Member of the Mississippi State Senate from the 32nd district
- In office January 1916 – January 1920

Member of the Mississippi House of Representatives from the Lafayette County district
- In office January 1912 – January 1916 Serving with James Mortimer Saunders

Personal details
- Born: April 26, 1873 Houston, Mississippi, U.S.
- Died: 1949 (aged 75–76) New Orleans, Louisiana, U.S.
- Party: Democratic

= James C. Eskridge =

American Democratic politician (1873–1949)

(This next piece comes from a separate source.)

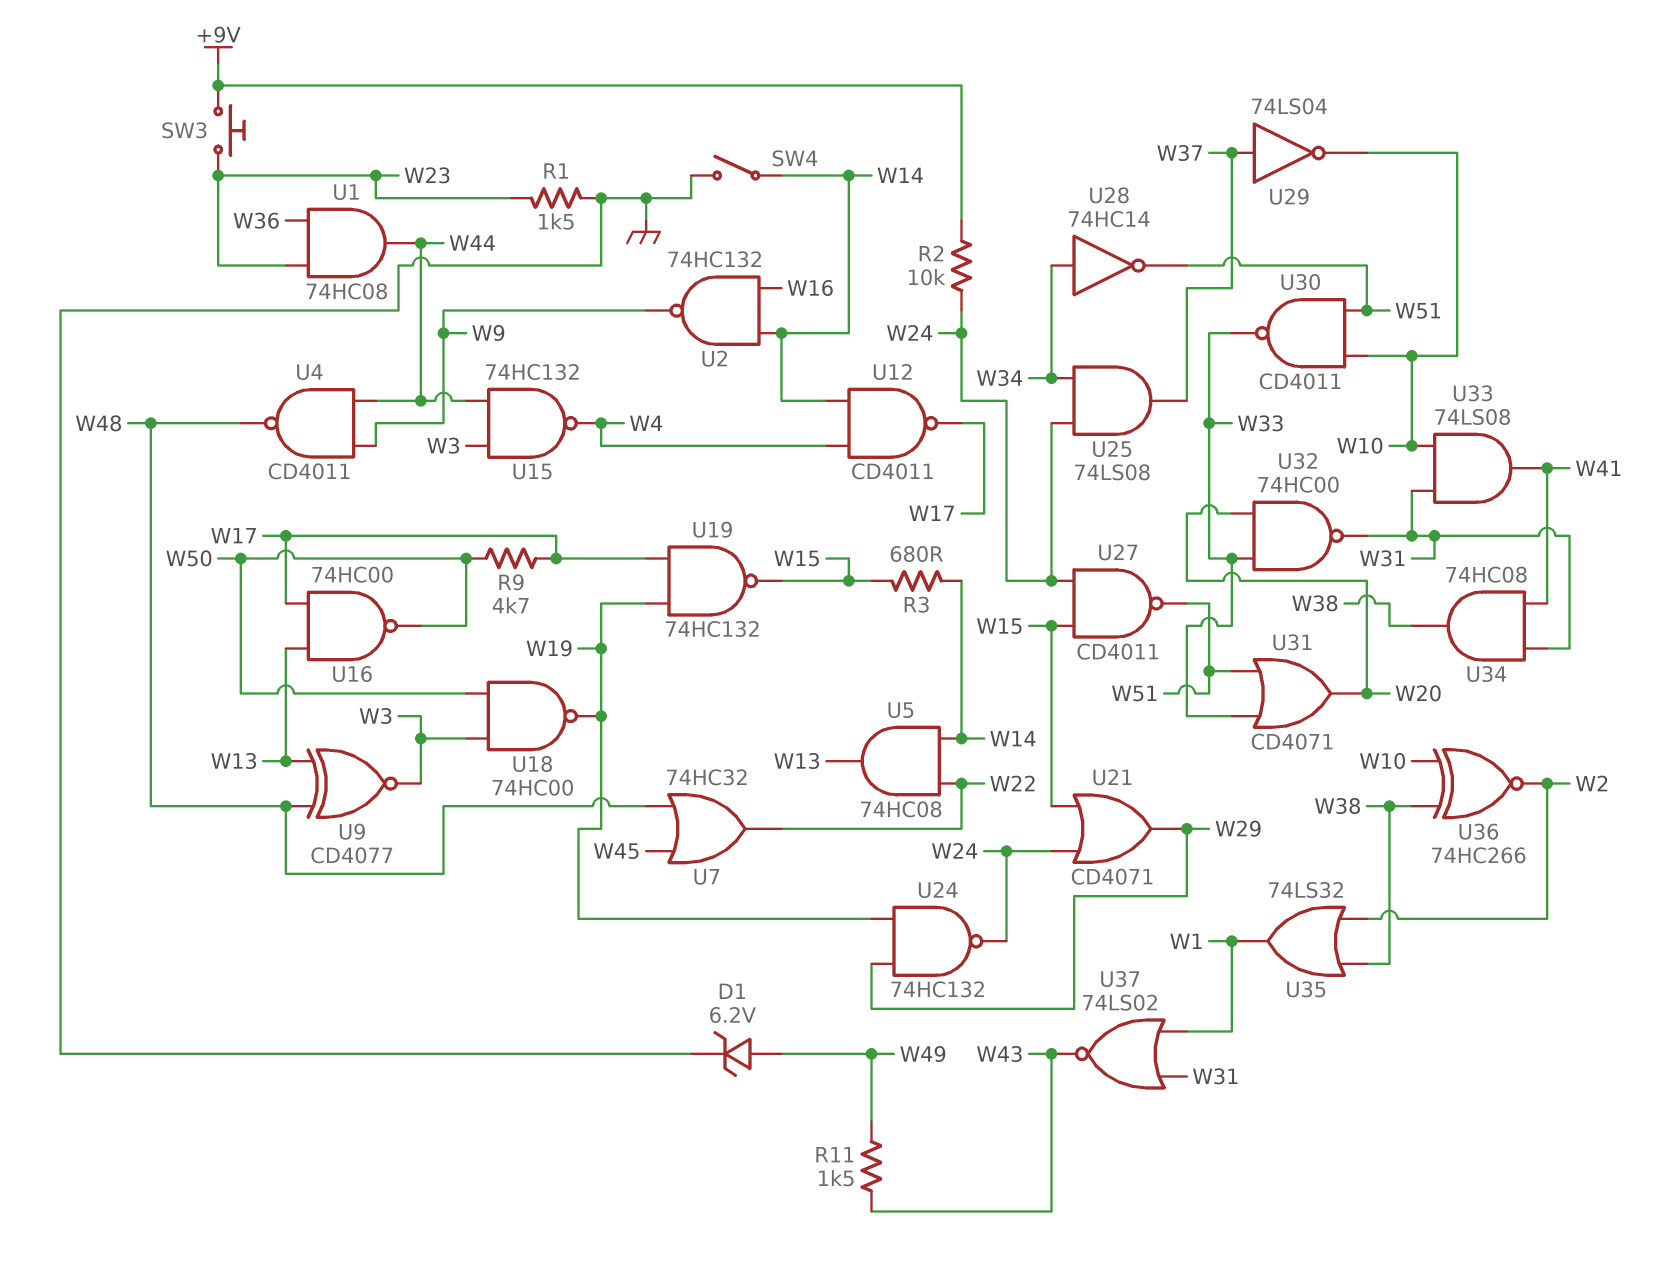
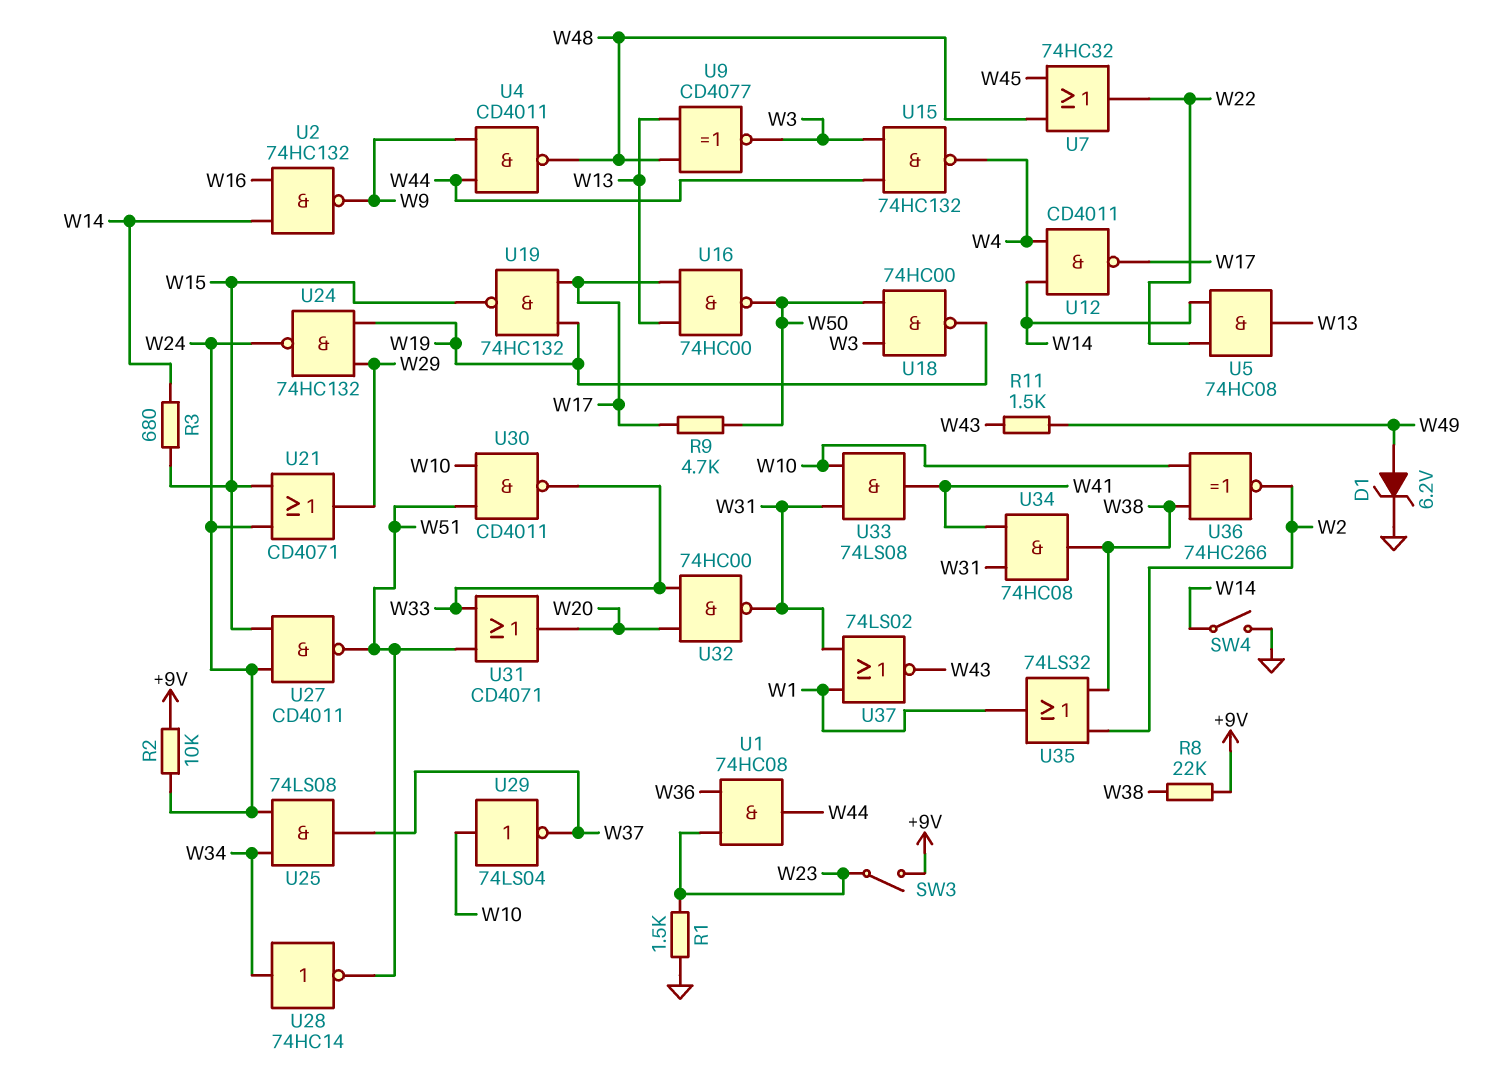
R8: none -> 22k (+9V, W38)
SW3: button (+9V, W23) -> switch (+9V, W23)
U29: NOT 74LS04 (in W37, out W10) -> NOT 74LS04 (in W10, out W37)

James Clarence Eskridge (April 26, 1873 – 1949) was an American Democratic politician. He was a member of the Mississippi State Senate, from the 32nd district, from 1916 to 1920.

== Biography ==
James Clarence Eskridge was born on April 26, 1873, in Houston, Mississippi. He was the son of William Laurel Eskridge and Elizabeth Catherine (Hill) Eskridge. He was of English descent. Eskridge attended the common schools of Chickasaw County, Mississippi and then graduated from Tula Normal Institute in 1888. In 1889, Eskridge took a teacher's course at Iuka Normal Institute, and then taught schools in Pontotoc County for a year, and taught schools in Panola County for the next year. After that, Eskridge participated in the lumber and mercantile businesses.

== Political career ==
In 1911, Eskridge was elected to represent Lafayette County in the Mississippi House of Representatives, and served in the 1912-1916 term. During this term, Eskridge served in the Penitentiary, Appropriations, and Manufactures committees. In 1915, Eskridge was elected to represent the 32nd district in the Mississippi State Senate for the 1916-1920 term. During this term, Eskridge served on the Rules, Finance, Corporations, Agriculture & Commerce, Drainage, and Fees & Salaries committees, and he was also the Chairman of the Finance Committee.

== Later life ==
Eskridge died in 1949 in New Orleans, Louisiana.

== Personal life ==
Eskridge was a Baptist, a Freemason, and a Woodman of the World. He married Jimmie Phoebe Lynch on March 1, 1899, in Delay, Mississippi. They had three sons, named Samuel Richard, James Laurel, and Clarence Wade.